## Work task:
Restate the data below word for word. Leave the images out.

## Data excerpt:
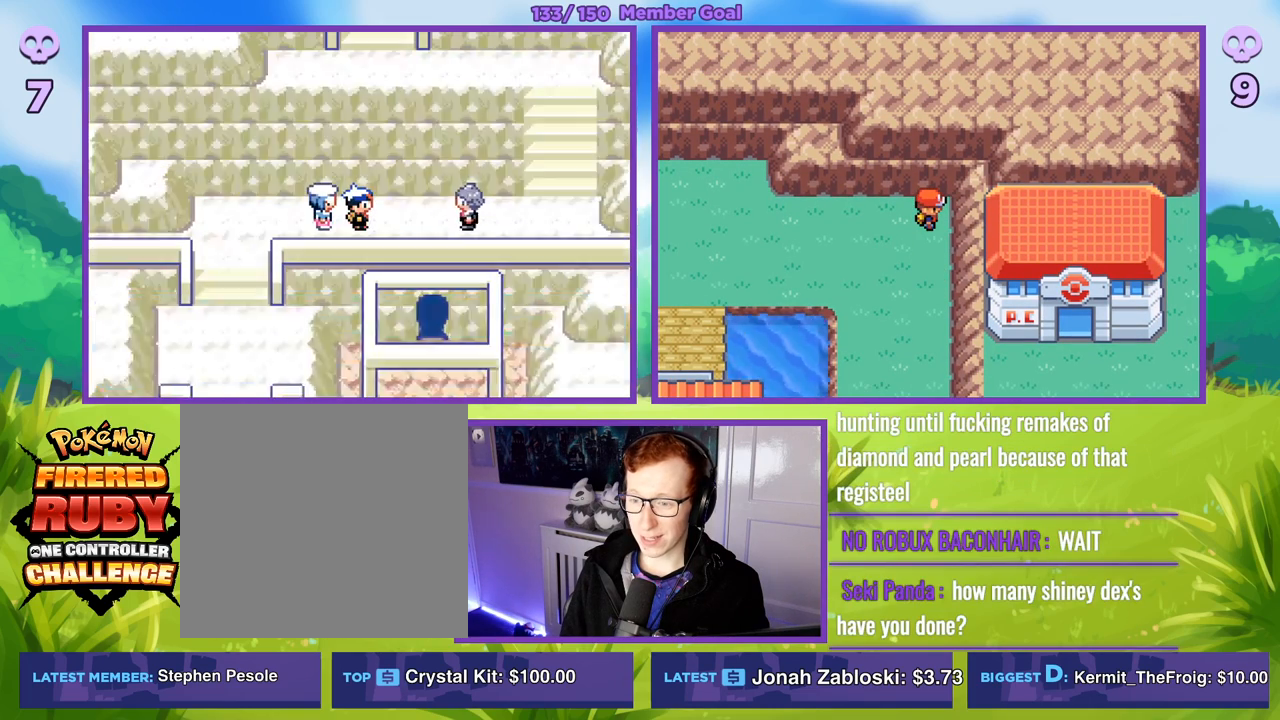
{"buttons": ["R1"], "left_stick": "center", "right_stick": "center", "events": [[67, "B", "up"], [183, "B", "down"], [267, "B", "up"], [350, "B", "down"], [450, "B", "up"]]}
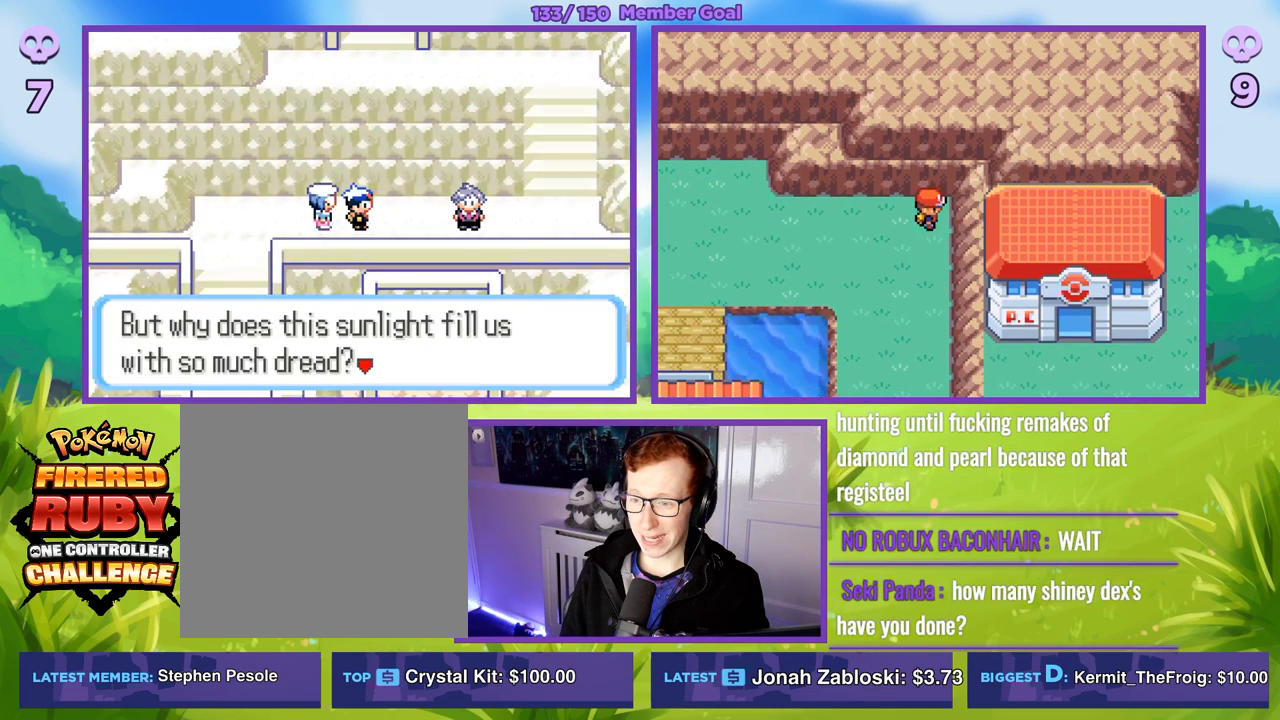
{"buttons": ["B", "R1"], "left_stick": "center", "right_stick": "center", "events": [[17, "B", "down"], [117, "B", "up"], [217, "B", "down"], [317, "B", "up"], [417, "B", "down"]]}
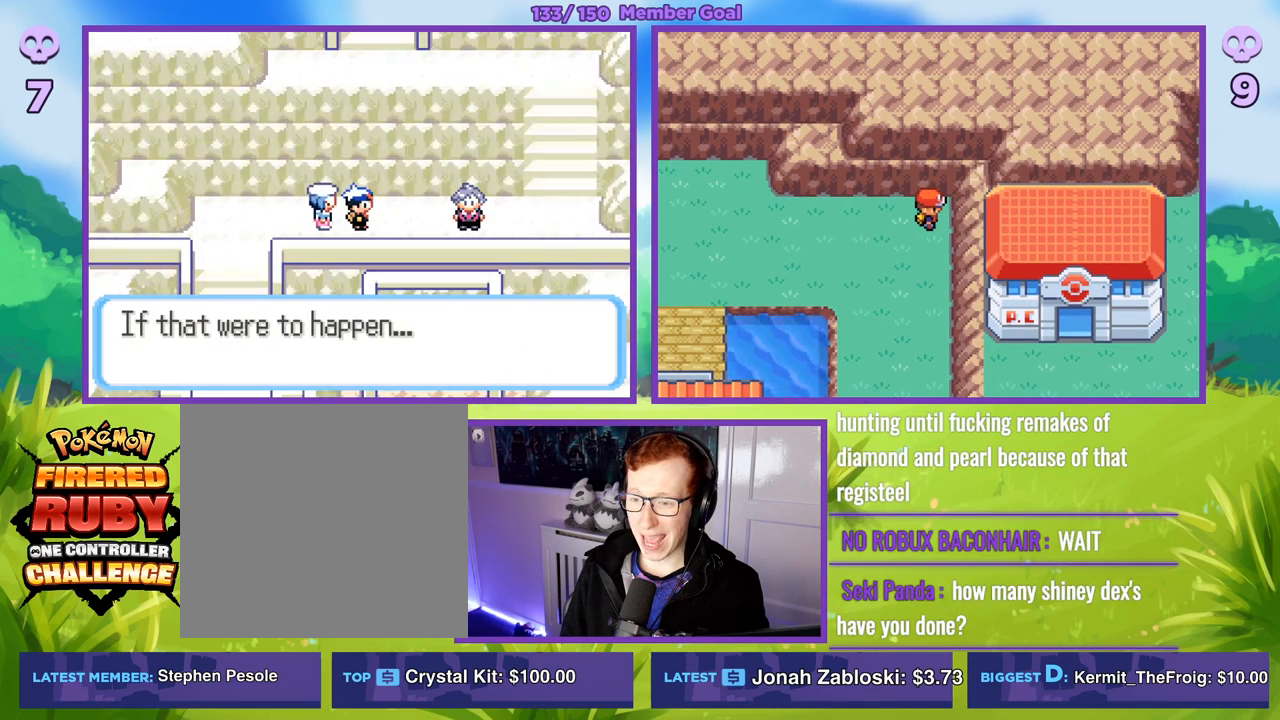
{"buttons": ["R1"], "left_stick": "center", "right_stick": "center", "events": [[17, "B", "up"], [117, "B", "down"], [217, "B", "up"], [317, "B", "down"], [417, "B", "up"]]}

## Reply:
{"buttons": ["R1"], "left_stick": "center", "right_stick": "center", "events": [[67, "B", "up"], [183, "B", "down"], [267, "B", "up"], [350, "B", "down"], [450, "B", "up"]]}
{"buttons": ["B", "R1"], "left_stick": "center", "right_stick": "center", "events": [[17, "B", "down"], [117, "B", "up"], [217, "B", "down"], [317, "B", "up"], [417, "B", "down"]]}
{"buttons": ["R1"], "left_stick": "center", "right_stick": "center", "events": [[17, "B", "up"], [117, "B", "down"], [217, "B", "up"], [317, "B", "down"], [417, "B", "up"]]}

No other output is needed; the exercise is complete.